WHAT YOU WILL DO
Swap "transcribe" for "copy out" throughout the records below, and reproduce them with nothing else changed.

──────

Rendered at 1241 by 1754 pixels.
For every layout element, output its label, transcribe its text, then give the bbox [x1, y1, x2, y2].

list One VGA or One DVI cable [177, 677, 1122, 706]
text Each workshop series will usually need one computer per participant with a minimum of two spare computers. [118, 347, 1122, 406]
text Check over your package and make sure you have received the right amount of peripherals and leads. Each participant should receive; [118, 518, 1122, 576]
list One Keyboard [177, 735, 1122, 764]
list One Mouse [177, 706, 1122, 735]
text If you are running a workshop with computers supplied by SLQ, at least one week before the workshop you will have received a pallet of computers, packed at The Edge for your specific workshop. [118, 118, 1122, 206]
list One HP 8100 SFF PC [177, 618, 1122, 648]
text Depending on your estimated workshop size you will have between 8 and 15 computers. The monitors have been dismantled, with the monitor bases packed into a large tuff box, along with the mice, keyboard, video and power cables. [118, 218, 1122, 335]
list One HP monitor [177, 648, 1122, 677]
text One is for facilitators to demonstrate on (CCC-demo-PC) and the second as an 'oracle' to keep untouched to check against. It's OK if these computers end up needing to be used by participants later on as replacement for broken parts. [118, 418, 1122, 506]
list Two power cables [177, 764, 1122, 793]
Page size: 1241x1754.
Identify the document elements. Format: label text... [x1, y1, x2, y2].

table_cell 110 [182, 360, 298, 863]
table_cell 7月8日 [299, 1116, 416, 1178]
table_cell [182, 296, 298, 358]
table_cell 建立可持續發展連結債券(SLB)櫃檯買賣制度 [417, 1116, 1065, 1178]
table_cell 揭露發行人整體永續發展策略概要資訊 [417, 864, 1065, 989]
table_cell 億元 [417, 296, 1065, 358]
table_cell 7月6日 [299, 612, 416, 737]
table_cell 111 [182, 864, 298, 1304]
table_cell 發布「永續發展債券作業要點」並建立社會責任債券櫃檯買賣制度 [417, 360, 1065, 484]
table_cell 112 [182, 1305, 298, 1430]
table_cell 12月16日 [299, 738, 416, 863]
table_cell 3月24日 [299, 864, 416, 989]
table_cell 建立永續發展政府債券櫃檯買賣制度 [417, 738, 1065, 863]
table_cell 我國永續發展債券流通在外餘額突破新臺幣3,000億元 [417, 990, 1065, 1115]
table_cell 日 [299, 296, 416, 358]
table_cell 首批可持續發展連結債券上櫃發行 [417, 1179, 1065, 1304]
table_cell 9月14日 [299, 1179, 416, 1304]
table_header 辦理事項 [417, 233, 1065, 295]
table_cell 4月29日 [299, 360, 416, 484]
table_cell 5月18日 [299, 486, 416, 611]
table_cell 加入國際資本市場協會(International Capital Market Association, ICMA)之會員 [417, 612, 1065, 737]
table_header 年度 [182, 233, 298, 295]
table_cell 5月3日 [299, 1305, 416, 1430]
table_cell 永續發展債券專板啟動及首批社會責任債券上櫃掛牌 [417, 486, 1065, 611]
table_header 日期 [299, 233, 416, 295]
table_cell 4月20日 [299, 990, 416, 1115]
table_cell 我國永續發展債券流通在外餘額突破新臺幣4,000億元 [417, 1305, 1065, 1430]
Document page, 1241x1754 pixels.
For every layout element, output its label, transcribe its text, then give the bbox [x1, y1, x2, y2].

──────

EXERCISE SOLUTION
Rendered at 1241 by 1754 pixels.
For every layout element, output its label, copy out its text, then give the bbox [x1, y1, x2, y2].

list One VGA or One DVI cable [177, 677, 1122, 706]
text Each workshop series will usually need one computer per participant with a minimum of two spare computers. [118, 347, 1122, 406]
text Check over your package and make sure you have received the right amount of peripherals and leads. Each participant should receive; [118, 518, 1122, 576]
list One Keyboard [177, 735, 1122, 764]
list One Mouse [177, 706, 1122, 735]
text If you are running a workshop with computers supplied by SLQ, at least one week before the workshop you will have received a pallet of computers, packed at The Edge for your specific workshop. [118, 118, 1122, 206]
list One HP 8100 SFF PC [177, 618, 1122, 648]
text Depending on your estimated workshop size you will have between 8 and 15 computers. The monitors have been dismantled, with the monitor bases packed into a large tuff box, along with the mice, keyboard, video and power cables. [118, 218, 1122, 335]
list One HP monitor [177, 648, 1122, 677]
text One is for facilitators to demonstrate on (CCC-demo-PC) and the second as an 'oracle' to keep untouched to check against. It's OK if these computers end up needing to be used by participants later on as replacement for broken parts. [118, 418, 1122, 506]
list Two power cables [177, 764, 1122, 793]
Page size: 1241x1754.
Identify the document elements. Format: label text... [x1, y1, x2, y2].

table_cell 110 [182, 360, 298, 863]
table_cell 7月8日 [299, 1116, 416, 1178]
table_cell [182, 296, 298, 358]
table_cell 建立可持續發展連結債券(SLB)櫃檯買賣制度 [417, 1116, 1065, 1178]
table_cell 揭露發行人整體永續發展策略概要資訊 [417, 864, 1065, 989]
table_cell 億元 [417, 296, 1065, 358]
table_cell 7月6日 [299, 612, 416, 737]
table_cell 111 [182, 864, 298, 1304]
table_cell 發布「永續發展債券作業要點」並建立社會責任債券櫃檯買賣制度 [417, 360, 1065, 484]
table_cell 112 [182, 1305, 298, 1430]
table_cell 12月16日 [299, 738, 416, 863]
table_cell 3月24日 [299, 864, 416, 989]
table_cell 建立永續發展政府債券櫃檯買賣制度 [417, 738, 1065, 863]
table_cell 我國永續發展債券流通在外餘額突破新臺幣3,000億元 [417, 990, 1065, 1115]
table_cell 日 [299, 296, 416, 358]
table_cell 首批可持續發展連結債券上櫃發行 [417, 1179, 1065, 1304]
table_cell 9月14日 [299, 1179, 416, 1304]
table_header 辦理事項 [417, 233, 1065, 295]
table_cell 4月29日 [299, 360, 416, 484]
table_cell 5月18日 [299, 486, 416, 611]
table_cell 加入國際資本市場協會(International Capital Market Association, ICMA)之會員 [417, 612, 1065, 737]
table_header 年度 [182, 233, 298, 295]
table_cell 5月3日 [299, 1305, 416, 1430]
table_cell 永續發展債券專板啟動及首批社會責任債券上櫃掛牌 [417, 486, 1065, 611]
table_header 日期 [299, 233, 416, 295]
table_cell 4月20日 [299, 990, 416, 1115]
table_cell 我國永續發展債券流通在外餘額突破新臺幣4,000億元 [417, 1305, 1065, 1430]
Document page, 1241x1754 pixels.
For every layout element, output its label, copy out its text, then give the bbox [x1, y1, x2, y2].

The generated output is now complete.